◆ **Exercise instructions**: Take the line that contains "Figure 3: One" and each line after it in the material below, and transcribe them exactly, stopping at the end.

=== Begin Enclosure ===

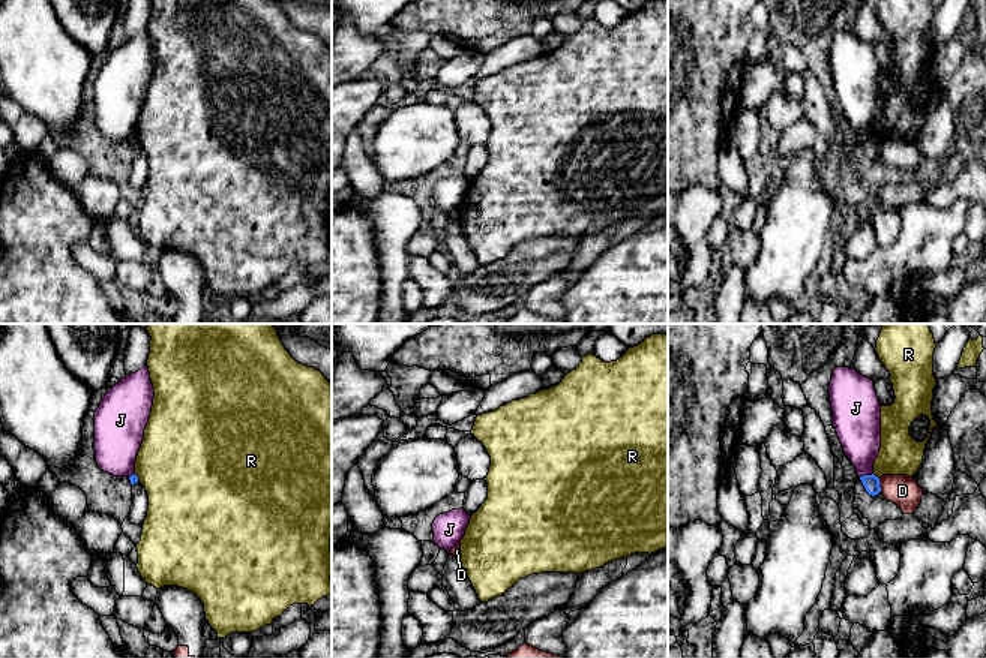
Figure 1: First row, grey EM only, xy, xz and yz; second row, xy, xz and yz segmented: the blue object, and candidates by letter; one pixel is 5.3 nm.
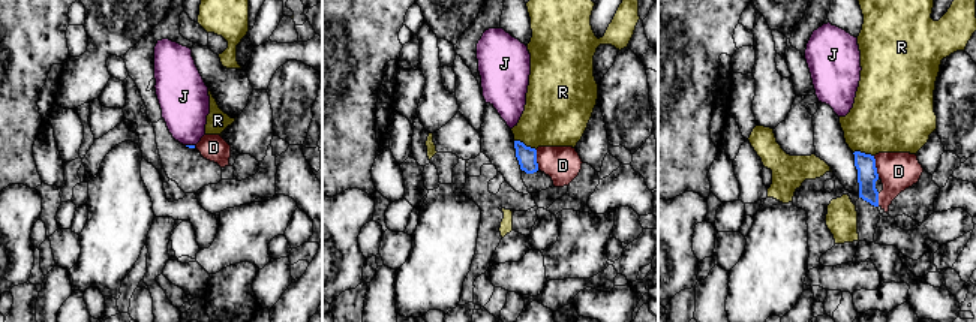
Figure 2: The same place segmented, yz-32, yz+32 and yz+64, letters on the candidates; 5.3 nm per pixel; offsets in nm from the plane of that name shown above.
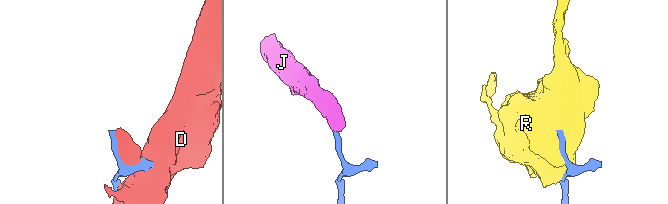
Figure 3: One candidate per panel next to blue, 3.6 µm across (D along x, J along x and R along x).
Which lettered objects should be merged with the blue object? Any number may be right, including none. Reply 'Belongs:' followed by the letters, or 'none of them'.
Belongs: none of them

=== End Enclosure ===

◆ **Finished task**:
Figure 3: One candidate per panel next to blue, 3.6 µm across (D along x, J along x and R along x).
Which lettered objects should be merged with the blue object? Any number may be right, including none. Reply 'Belongs:' followed by the letters, or 'none of them'.
Belongs: none of them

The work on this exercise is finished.